Guillermo I. Paz-Lemus, MD; Ricardo Argueta-Morales, MD; Lindsey Gakenheimer-Smith, MD; Joaquín Barnoya, MD, MPH; Carlos R. Herrera-Donis, MD

Unidad de Cirugía Cardiovascular de Guatemala (UNICAR)

guillermo_ipl@yahoo.com

Overview:

Background: Percutaneous balloon pulmonary valvuloplasty (PBPV) has replaced surgery and is the gold standard as the initial intervention for patients with moderate to severe pulmonary valve stenosis (PVS). Despite the limited resources in Guatemala, PBPV is the primary treatment for PVS at Unidad de Cirugía Cardiovascular de Guatemala (UNICAR). We sought to analyze the results of PBPV in a limited resource country.

Methods: We conducted a retrospective chart review of all patients who underwent cardiac catheterization from January 2006 to December 2019 and identified those who underwent PBPV. Patients with concomitant major cardiac defects and incomplete medical records were excluded. Hemodynamic data from PBPV catheterization, and clinical and echocardiographic data before and after PBPV was collected. Primary endpoints were PBPV success, need for second PBPV or surgery after PBPV, and mortality. Success was defined as a final pulmonary valve-pressure gradient (PVPG) <35mmHg or a decrease ≥50% of pre-PBPV gradient. Paired t-test was used for statistical analysis.

(Prompt A) Decide whether each statement agrees with the valvuloplasty abstract, giving yes or no and quoting the deciding words: (i) PBPV is the primary treatment for PVS at UNICAR; (ii) the chart review covered patients catheterized from January 2006 to December 2019; (iii) success was defined as a final pulmonary valve-pressure gradient under 50mmHg.
(Prompt B) Carry on the valvuloplasty abstract from the end of its Methods section.
The data have no connection to the valvuloplasty abstract.

(Stored data)
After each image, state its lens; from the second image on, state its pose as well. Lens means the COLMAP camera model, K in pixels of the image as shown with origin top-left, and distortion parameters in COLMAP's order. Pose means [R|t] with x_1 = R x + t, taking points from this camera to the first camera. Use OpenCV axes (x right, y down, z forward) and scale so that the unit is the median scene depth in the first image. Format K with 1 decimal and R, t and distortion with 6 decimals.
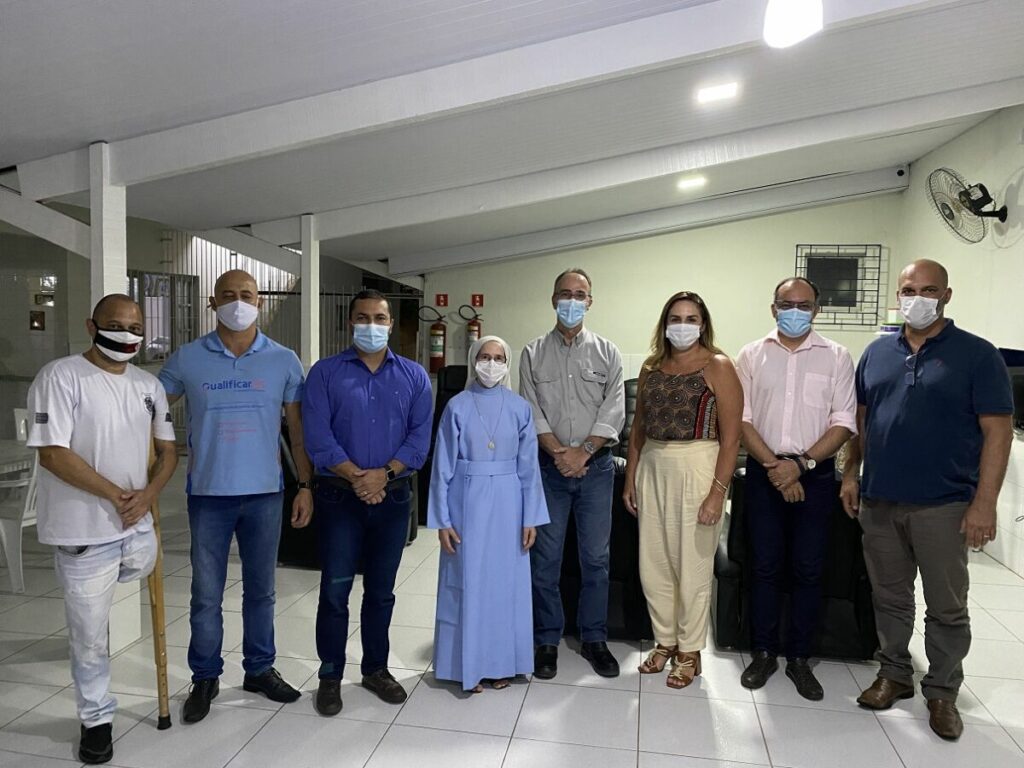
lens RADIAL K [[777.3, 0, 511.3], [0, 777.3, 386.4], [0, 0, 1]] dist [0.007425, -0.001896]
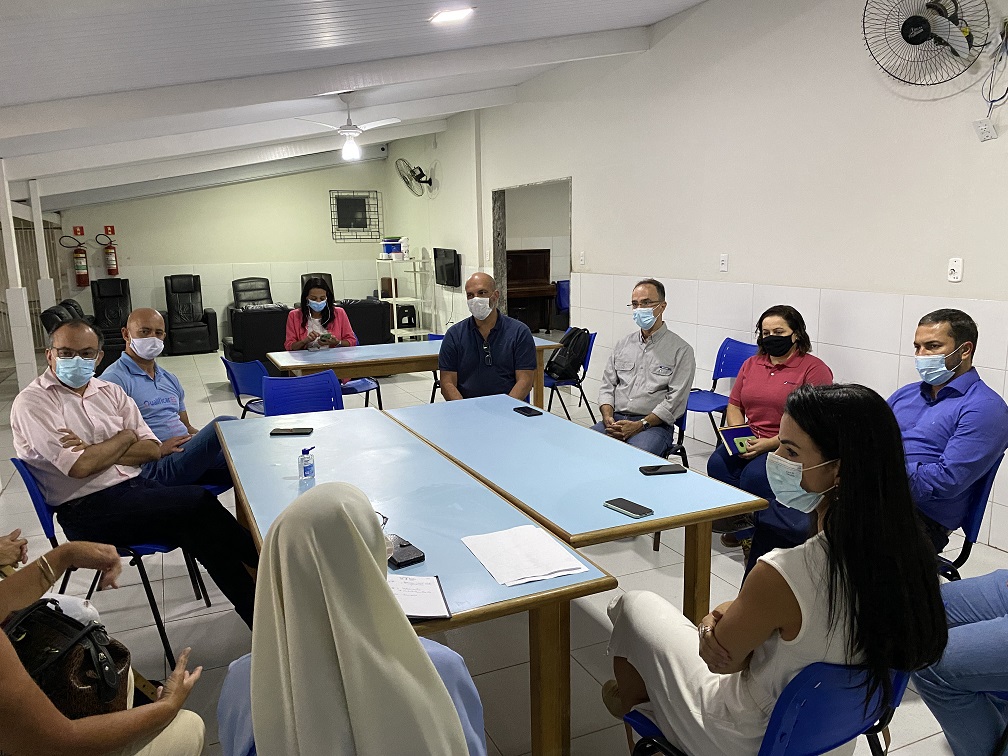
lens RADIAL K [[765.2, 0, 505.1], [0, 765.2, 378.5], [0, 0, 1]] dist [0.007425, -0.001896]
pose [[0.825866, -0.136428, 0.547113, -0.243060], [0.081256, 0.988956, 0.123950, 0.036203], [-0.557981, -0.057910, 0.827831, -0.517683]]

(Task result A)
(i) Yes: "PBPV is the primary treatment for PVS at Unidad de Cirugía Cardiovascular de Guatemala (UNICAR)."
(ii) Yes: "all patients who underwent cardiac catheterization from January 2006 to December 2019"
(iii) No: "Success was defined as a final pulmonary valve-pressure gradient (PVPG) <35mmHg or a decrease ≥50% of pre-PBPV gradient."

(Task result B)
Results: Sixty-one patients, 31 females (51%), were included in the study, with a median age 2.5 years (interquartile range [IQR] 6.5 months – 7.5 years). On pre-PBPV evaluation, 90% of patients had a World Health Organization functional class 1, and 75% had oxygen saturation >93%. On pre-PBPV echocardiogram, 33 (54%) patients had a PVPG >80mmHg, and pulmonary valve was described as thickened tricuspid 47% (n=29), thickened bicuspid 16% (n=10), or other 37% (n=22). PBPV was successful in 87% (n=53) of patients. During catheterization, the median PVPG pre-PBPV was 72mmHg (IQR 51-78mmHg) and the median post-PBPV gradient was 24mmHg (IQR 13–34mmHg) (p<0.001). Similarly, median right ventricle-to-systemic pressure ratio decreased from 1:1 pre-PBPV (IQR 0.5–1.35:1) to 0.6:1 post-PBPV (IQR 0.44–0.82:1) (p<0.001). The balloon-to-pulmonary valve ratio was 1.2-1.5:1, and 49 (80%) patients required >1 balloon dilation. Two patients required a second catheterization and PBPV and none required surgery. Mortality was 6.5% (4 patients), all of whom had severe PVS and age <3 months. Fifty-seven (93%) patients survived to discharge. On post-PBPV echocardiogram the PVPG decreased to a median 24mmHg (IQR 14.5-39mmHg) (p<0.001), and only 13 patients had more than mild pulmonary valve regurgitation.

Conclusions: PBPV is performed at UNICAR with a high success rate and low mortality. This procedure should continue to be the preferred treatment for moderate to severe PVS in Guatemala. Young infants and neonates with severe PVPG should be managed with caution, as they have a greater risk of mortality.